What to do:
Write out again, word for word, the stretch of lines below from the line containing "the sample 8h41" through the line containing "Entry: 8h52", and nothing else.

Source data:
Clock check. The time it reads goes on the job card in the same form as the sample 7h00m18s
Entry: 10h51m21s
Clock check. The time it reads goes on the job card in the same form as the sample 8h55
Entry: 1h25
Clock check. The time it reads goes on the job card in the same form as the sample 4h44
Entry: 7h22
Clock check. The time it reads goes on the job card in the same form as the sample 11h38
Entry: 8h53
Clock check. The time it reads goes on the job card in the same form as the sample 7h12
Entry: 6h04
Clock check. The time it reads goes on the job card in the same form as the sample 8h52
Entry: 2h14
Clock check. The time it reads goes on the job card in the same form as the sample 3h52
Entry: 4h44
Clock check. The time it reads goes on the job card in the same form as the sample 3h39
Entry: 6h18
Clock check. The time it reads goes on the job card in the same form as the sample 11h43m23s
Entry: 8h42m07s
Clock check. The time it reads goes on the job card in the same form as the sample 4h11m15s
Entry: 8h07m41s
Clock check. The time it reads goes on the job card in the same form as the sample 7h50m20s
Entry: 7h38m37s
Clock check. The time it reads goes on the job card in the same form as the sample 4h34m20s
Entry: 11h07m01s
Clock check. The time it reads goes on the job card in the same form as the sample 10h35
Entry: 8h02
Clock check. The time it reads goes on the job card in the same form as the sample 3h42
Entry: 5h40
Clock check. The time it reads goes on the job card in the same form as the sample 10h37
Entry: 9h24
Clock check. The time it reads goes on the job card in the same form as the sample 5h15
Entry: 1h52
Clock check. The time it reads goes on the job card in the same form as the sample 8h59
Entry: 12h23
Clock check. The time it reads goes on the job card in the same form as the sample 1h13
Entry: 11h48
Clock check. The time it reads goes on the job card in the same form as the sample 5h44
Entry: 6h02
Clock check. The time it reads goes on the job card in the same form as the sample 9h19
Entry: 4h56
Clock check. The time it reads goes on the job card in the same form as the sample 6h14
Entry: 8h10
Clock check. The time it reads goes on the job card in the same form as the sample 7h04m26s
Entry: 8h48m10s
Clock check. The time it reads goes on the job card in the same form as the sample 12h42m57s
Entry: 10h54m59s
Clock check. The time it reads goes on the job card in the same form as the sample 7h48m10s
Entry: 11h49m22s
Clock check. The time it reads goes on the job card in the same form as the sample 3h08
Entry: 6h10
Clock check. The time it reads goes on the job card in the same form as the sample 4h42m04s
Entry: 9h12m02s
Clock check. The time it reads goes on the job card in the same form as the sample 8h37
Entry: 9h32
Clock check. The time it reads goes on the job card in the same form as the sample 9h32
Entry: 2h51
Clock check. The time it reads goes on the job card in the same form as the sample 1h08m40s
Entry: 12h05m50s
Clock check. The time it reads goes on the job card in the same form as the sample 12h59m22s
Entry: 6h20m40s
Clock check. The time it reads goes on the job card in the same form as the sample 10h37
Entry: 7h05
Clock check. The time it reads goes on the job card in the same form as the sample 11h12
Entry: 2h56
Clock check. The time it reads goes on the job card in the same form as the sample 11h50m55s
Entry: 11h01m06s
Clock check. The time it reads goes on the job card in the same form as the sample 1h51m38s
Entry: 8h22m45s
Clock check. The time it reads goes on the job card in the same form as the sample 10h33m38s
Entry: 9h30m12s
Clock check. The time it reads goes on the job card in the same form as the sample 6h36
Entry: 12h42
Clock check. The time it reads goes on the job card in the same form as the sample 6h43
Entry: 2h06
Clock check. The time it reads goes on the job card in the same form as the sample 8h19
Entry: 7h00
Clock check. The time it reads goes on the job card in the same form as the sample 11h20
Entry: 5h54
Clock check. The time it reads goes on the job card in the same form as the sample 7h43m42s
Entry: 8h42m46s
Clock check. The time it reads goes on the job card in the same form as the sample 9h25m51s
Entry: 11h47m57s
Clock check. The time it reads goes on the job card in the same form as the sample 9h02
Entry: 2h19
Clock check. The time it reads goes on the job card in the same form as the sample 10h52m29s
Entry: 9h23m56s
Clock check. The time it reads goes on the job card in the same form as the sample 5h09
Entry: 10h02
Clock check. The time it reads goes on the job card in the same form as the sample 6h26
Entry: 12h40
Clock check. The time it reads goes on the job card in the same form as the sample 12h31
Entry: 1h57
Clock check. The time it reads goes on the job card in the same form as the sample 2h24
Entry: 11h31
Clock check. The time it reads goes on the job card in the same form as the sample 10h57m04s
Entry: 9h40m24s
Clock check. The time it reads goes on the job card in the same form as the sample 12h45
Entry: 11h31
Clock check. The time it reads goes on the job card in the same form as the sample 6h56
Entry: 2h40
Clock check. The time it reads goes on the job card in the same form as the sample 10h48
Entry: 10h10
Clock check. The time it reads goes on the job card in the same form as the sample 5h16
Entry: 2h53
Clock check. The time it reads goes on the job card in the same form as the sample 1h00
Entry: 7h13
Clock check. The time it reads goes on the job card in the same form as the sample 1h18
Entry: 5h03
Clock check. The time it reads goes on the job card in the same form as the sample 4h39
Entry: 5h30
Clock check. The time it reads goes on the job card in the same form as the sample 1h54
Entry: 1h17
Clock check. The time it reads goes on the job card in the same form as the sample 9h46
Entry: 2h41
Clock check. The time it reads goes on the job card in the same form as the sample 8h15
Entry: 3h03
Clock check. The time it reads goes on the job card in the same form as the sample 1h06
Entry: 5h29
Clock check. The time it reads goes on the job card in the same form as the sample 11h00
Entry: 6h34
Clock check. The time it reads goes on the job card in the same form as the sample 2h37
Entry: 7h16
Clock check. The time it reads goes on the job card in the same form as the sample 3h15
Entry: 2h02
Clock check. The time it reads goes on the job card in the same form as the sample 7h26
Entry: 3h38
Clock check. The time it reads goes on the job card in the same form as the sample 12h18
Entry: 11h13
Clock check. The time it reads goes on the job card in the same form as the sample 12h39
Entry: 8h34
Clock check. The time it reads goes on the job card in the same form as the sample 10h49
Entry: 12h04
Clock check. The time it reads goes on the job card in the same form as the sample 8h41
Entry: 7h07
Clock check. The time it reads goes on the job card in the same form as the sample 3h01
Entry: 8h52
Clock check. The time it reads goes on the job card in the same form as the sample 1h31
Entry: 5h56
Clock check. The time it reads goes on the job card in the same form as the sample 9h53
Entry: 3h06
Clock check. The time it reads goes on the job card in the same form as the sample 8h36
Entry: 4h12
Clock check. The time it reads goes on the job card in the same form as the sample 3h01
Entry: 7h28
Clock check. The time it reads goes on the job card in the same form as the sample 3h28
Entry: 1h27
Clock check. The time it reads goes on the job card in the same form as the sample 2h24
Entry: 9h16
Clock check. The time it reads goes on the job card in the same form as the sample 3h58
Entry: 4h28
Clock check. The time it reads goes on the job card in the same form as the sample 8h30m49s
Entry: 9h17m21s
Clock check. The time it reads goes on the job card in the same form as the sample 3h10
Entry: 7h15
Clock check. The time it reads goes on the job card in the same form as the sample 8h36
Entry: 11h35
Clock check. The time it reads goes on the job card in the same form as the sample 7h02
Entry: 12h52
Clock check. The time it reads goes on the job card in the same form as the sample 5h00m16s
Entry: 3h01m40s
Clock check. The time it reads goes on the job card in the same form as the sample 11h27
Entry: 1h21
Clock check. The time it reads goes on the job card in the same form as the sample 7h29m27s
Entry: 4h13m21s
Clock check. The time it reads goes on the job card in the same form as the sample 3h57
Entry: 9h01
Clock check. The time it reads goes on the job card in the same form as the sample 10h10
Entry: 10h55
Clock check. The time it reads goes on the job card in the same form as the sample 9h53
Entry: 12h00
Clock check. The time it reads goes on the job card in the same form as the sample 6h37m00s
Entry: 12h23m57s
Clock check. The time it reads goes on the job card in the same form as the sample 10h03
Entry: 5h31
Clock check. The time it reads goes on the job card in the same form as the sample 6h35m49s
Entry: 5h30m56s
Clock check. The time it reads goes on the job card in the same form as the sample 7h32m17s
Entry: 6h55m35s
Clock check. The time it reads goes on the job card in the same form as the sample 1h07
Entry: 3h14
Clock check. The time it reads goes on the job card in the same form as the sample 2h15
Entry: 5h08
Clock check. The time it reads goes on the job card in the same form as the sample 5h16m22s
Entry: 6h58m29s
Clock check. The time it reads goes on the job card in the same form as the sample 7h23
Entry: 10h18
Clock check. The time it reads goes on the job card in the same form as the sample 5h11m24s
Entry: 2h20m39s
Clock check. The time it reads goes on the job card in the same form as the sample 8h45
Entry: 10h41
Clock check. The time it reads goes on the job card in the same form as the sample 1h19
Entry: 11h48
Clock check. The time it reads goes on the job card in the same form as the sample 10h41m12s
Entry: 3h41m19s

The completed task:
Clock check. The time it reads goes on the job card in the same form as the sample 8h41
Entry: 7h07
Clock check. The time it reads goes on the job card in the same form as the sample 3h01
Entry: 8h52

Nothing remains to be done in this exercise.